1933 kam Hitler zur Einweihung der "Reichsschule" nach Bernau

Adolf Hitler war, im Juni 1933, zur Einweihung der „Reichsführerschule“ nach Bernau gekommen. Zwei oder drei Jahre lang war die „Reichsschule Bernau“ dann die wichtigste Kaderschmiede des Nationalsozialismus. Sie unterstand dem Reichsorganisationsleiter Robert Ley.

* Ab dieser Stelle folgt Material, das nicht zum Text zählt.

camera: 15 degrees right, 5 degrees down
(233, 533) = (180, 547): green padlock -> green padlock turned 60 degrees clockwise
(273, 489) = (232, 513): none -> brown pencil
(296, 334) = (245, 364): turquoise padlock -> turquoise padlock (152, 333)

In der einstigen Gewerkschaftsschule wurden Funktionäre der NSDAP geschult, wurden zu Herrenmenschentum und zum Judenhass erzogen, hörten Vorträge zur Festigung ihrer mörderischen Weltanschauung, ließen sich in Rassen- und Volkstumsideologie fortbilden.

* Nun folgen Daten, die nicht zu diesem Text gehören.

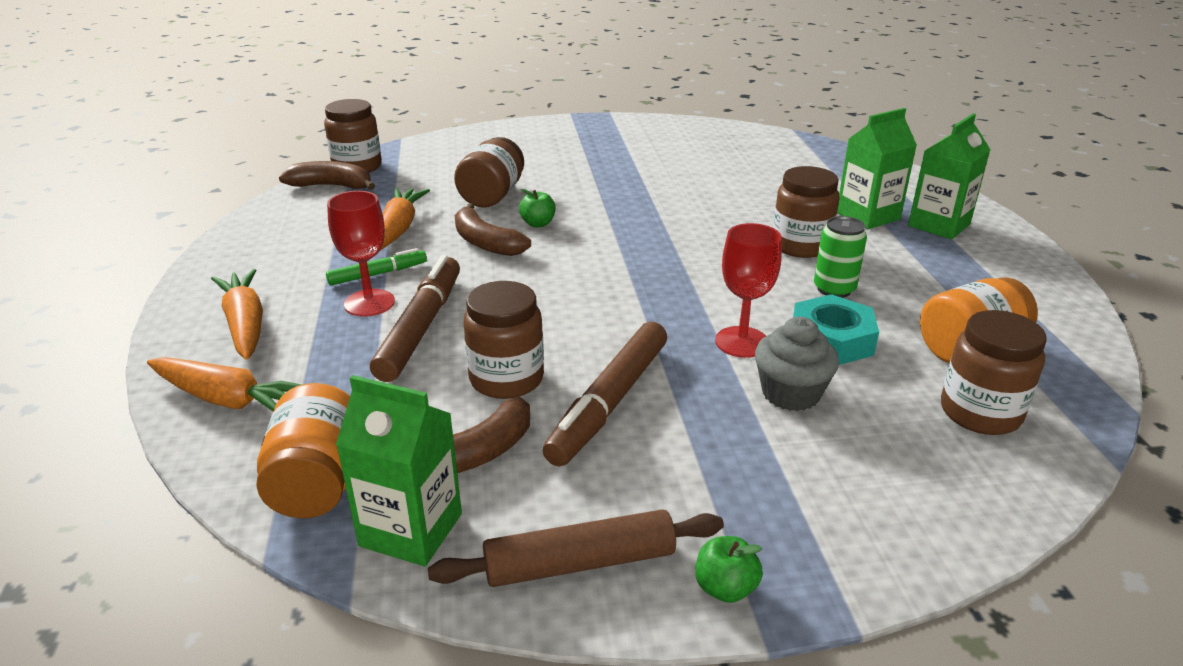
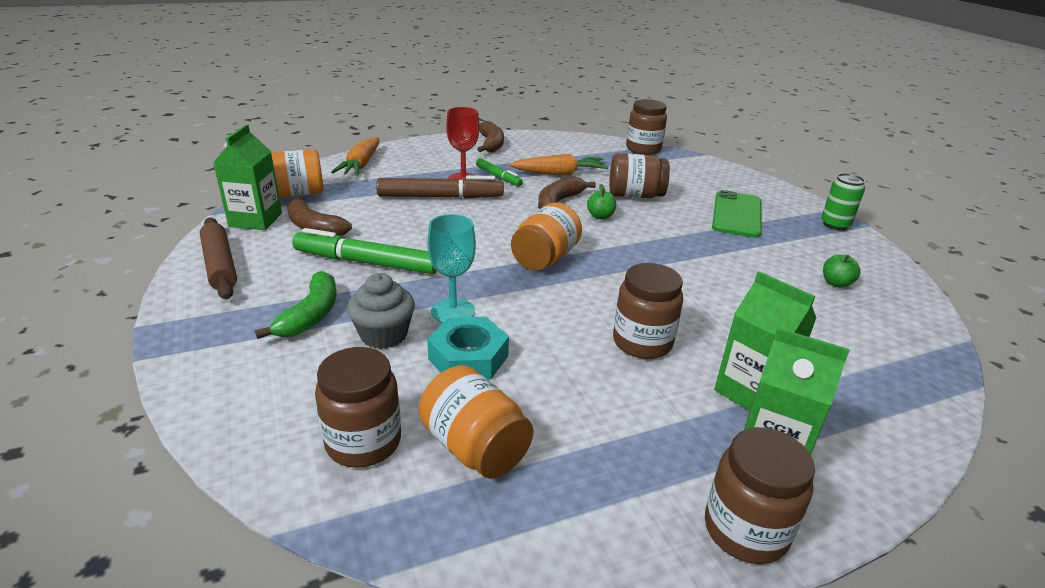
camera: 75 degrees right, 0 degrees up
(245, 324) = (430, 155): orange carrot -> none
(331, 186) = (607, 147): brown banana -> brown banana (491, 144)
(506, 379) = (388, 228): brown jar -> brown jar (745, 530)
(565, 156) = (737, 214): none -> green phone
(610, 402) = (366, 263): brown marker -> green marker
(631, 271) = (545, 258): none -> orange jar
(725, 588) = (187, 311): green apple -> green apple (836, 283)
(742, 342) = (453, 311): red goblet -> turquoise goblet
(744, 453) = (311, 315): none -> green banana
(834, 289) = (561, 361): green can -> green can (835, 225)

Der 20. Lehrgang an der Reichsschule Bernau im Juli 1935 war zugleich eine Veranstaltung des Nationalsozialistischen Deutschen Studentenbundes, in der zweihundert Studentenführern die ideologische Ausrüstung für studentische Sommerlager vermittelt wurde. Zu den prominenten Referenten gehörte der „Frankenführer“ und Herausgeber der Antisemitengazette „Der Stürmer“ Julius Streicher. Er nutzte seinen Vortrag am 23. Juli 1935 nicht nur zur üblichen Hetze gegen die Juden. Wie der Historiker Phillip Wegehaupt herausfand, sprach Streicher vielleicht zum ersten Mal öffentlich und unverblümt vom Judenmord.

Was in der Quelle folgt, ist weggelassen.